Iran-Israel conflict impact on Malaysia oil trade

WAR and conflict are terrible things. In recent months, we have seen the rising conflict between Iran and Israel due to the situation in the Gaza Strip, which then escalated due to Israel’s military strike on an Iranian diplomatic compound in Syria. Yesterday, we may have seen this conflict escalate once again due to Iran’s retaliatory military strike on Israel for the above reasons. Although what is happening is thousands of miles away from Malaysia, it can have a drastic effect on our country, both positively and negatively, especially when it comes to our oil trade.

During the Russia-Ukraine war, global oil prices spiked, with prices rising above US$100 at their peak due to sanctions placed on Russia. A similar pattern may emerge if Western countries, particularly the United States, decide to increase sanctions on Iran. Iran produces around 3 million barrels of oil a year. Goldman Sachs predicts that a cut of 1 million barrels a day of oil could increase oil prices by US$10, a development that is worrisome if heavy sanctions are placed. Moreover, Iran controls most of the islands in the Strait of Hormuz, a critical chokepoint. If Iran were to impose a blockade, it could prevent oil shipments, potentially shocking the entire market as 17 million barrels travel through it every day, hence leading to an increase in oil prices.

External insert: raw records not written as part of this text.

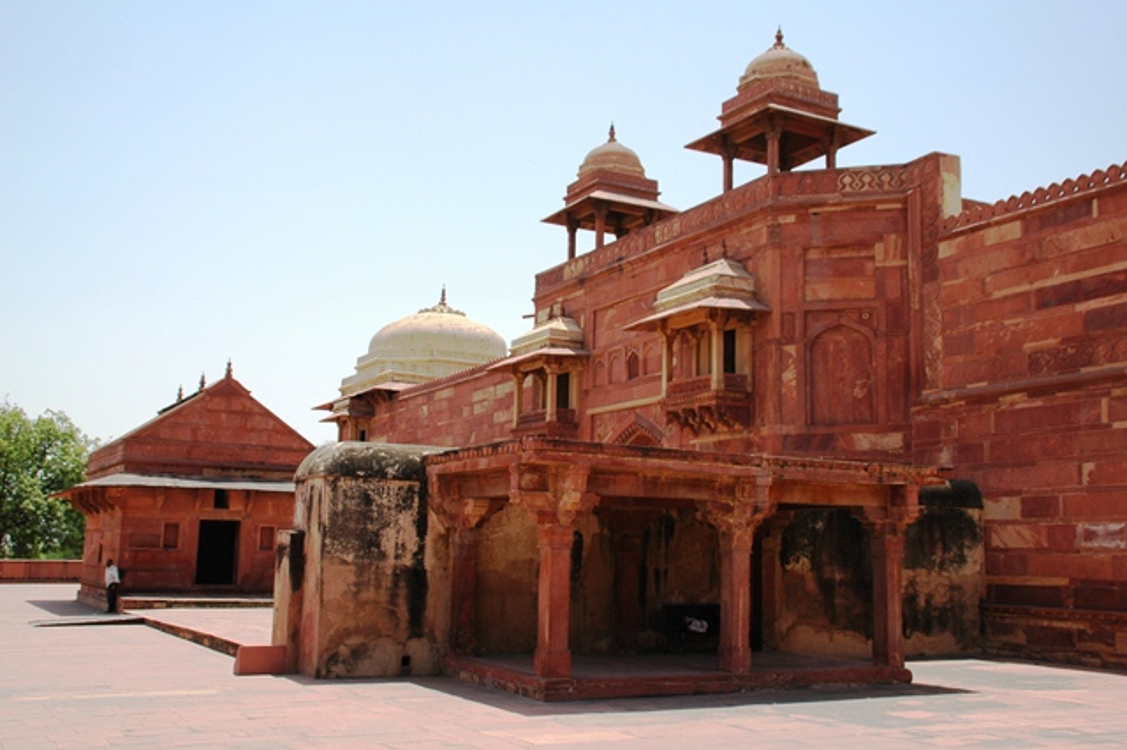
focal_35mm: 38
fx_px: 1173
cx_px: 564
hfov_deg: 51.3
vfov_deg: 35.5
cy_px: 375
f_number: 10
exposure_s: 1/250
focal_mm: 25
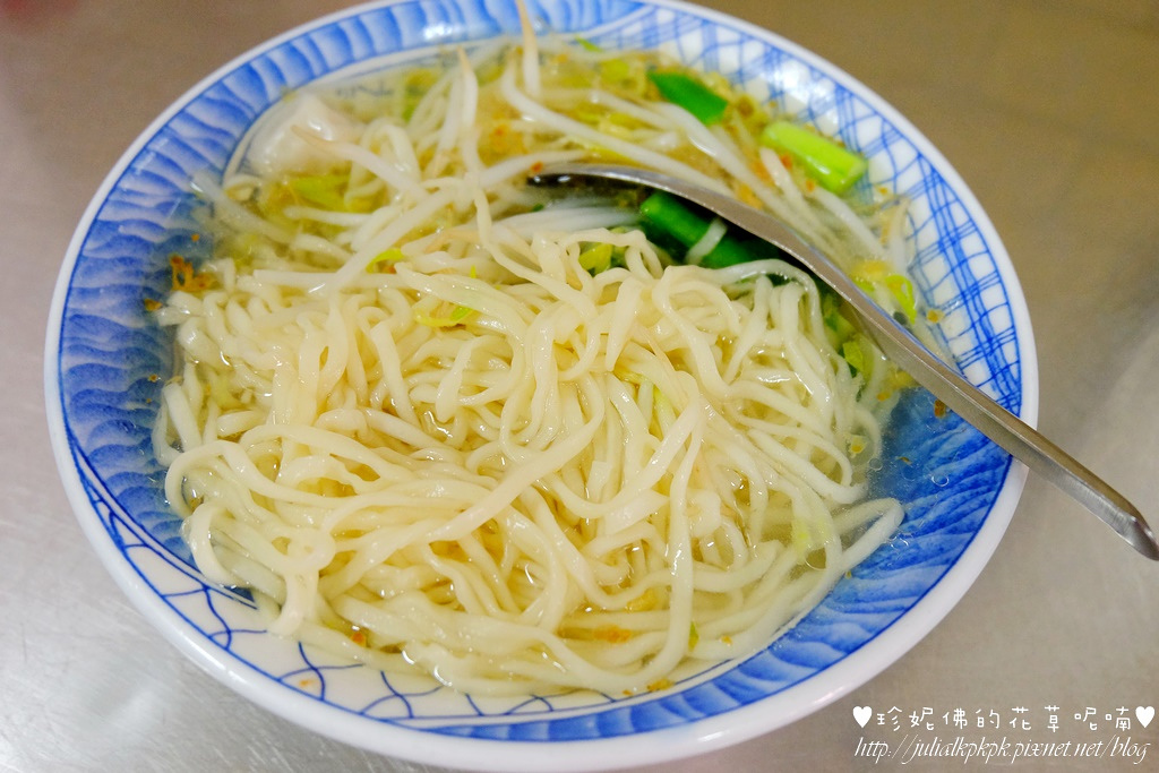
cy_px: 386
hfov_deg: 57.2
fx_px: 1062
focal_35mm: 33
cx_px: 580
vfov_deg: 40.0
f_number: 4.5
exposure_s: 1/60
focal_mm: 22.2
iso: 2000
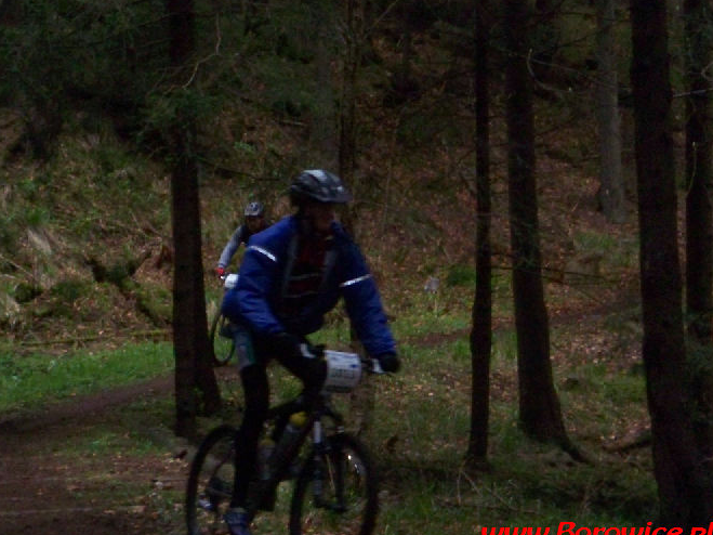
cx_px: 292
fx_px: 2924
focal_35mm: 142
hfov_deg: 13.9
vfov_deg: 10.4
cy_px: 233
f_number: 4.4
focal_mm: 19.2
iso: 400
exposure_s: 1/125
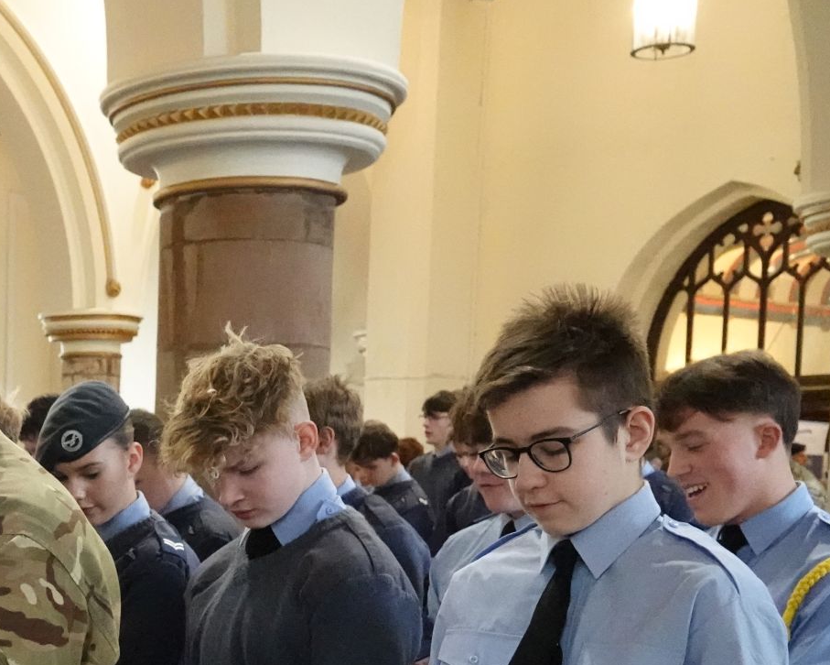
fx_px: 1474
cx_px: -64
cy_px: 607
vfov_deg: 24.6
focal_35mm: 60
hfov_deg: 28.7
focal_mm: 10.8
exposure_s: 1/320
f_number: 2.8
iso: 6400
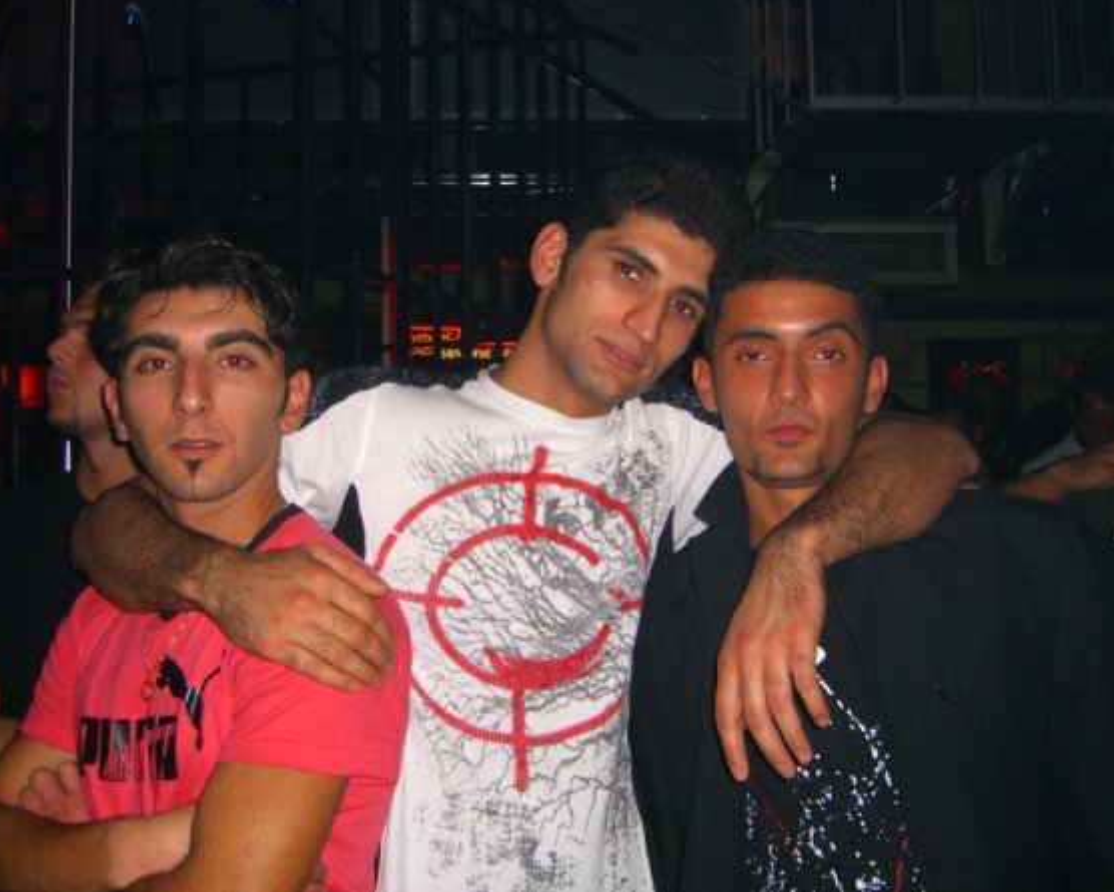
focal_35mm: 40
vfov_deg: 37.3
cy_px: 443
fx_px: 1319
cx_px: 549
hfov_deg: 45.8
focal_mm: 7.9
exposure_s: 1/60
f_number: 2.8
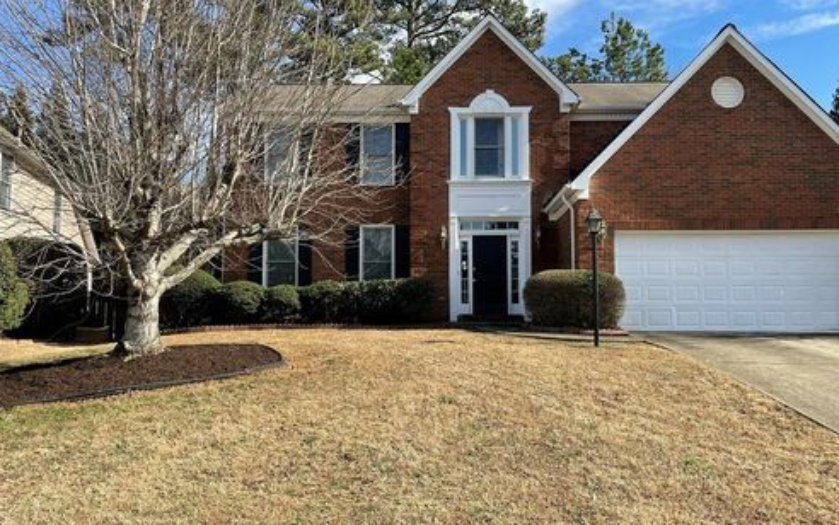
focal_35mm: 28
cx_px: 421
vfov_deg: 44.5
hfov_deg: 66.4
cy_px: 291
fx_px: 641
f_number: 1.6
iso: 32
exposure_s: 1/2000
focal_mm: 4.2
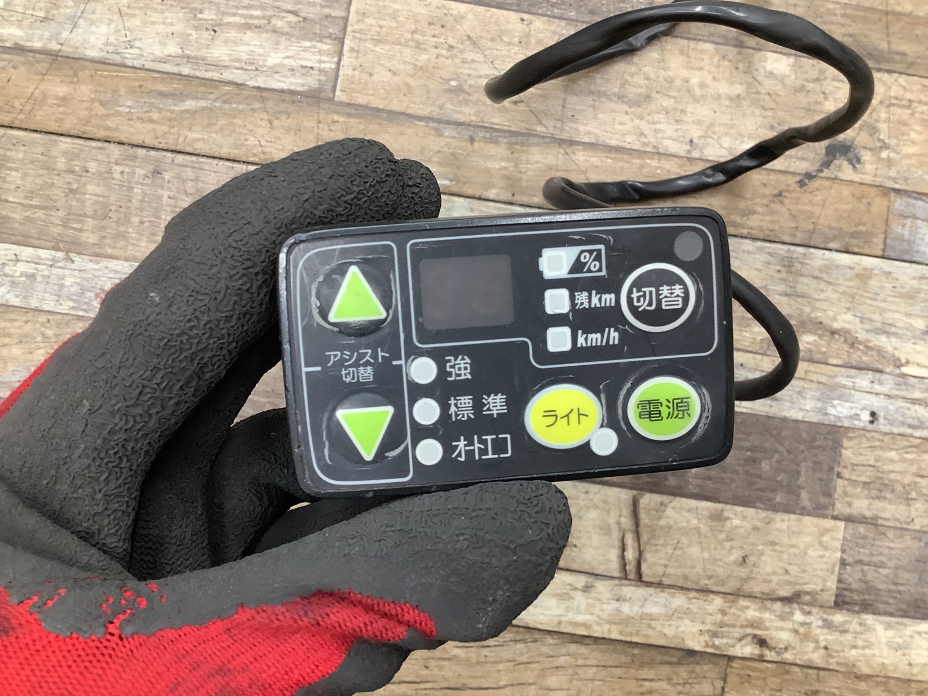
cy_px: 348
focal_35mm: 31
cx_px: 464
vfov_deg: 45.5
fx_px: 831
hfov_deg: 58.3
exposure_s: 1/50
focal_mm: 3.3
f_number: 2.4
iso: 125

Moreover, this increase in oil prices has both positive and negative ramifications for Malaysia. On the downside, even though Malaysia is an oil-producing country, much of the oil used for downstream production in Malaysia is not local oil. We produce very high-quality Tapis oil, most of which is exported, while we use lower-quality oil for most of our local uses. Consequently, similar to the price hikes during the Russia-Ukraine conflict, we may see an increase in fuel prices. For instance, on March 10, 2022, fuel prices increased to RM3.75 from RM3.27 on February 24 of the same year, a staggering 0.48 sen increase per litre in a short period. This impact could have been more severe if there was no price ceiling and if the Malaysian government had not subsidised fuel prices, which is an expensive burden on the government. Rising fuel costs mean increased government spending on subsidies.

On the other hand, there are potential benefits for Malaysian oil and gas companies. An increase in global oil prices can significantly boost revenue due to a shortage of supply. For every one-dollar increase in oil prices, Malaysia can gain RM320 million in revenue. This additional income can help improve the Malaysian balance sheet. The extra funds could be used to support more government projects that benefit Malaysians, such as investments in infrastructure and education. This financial boost could be instrumental for the Madani government as it plans to implement the Madani framework and NIMP, enabling more funds for their projects next year. Additionally, the increased revenue could also help reduce our national debt.

At the end of the day, whether it is more positive or negative depends on the balance between the revenue made from the increased price of oil and the increase in expenses that it may cause the government. – April 16, 2024.

* Yugendran T Kannu Sivakumaran reads the Malaysian Insight.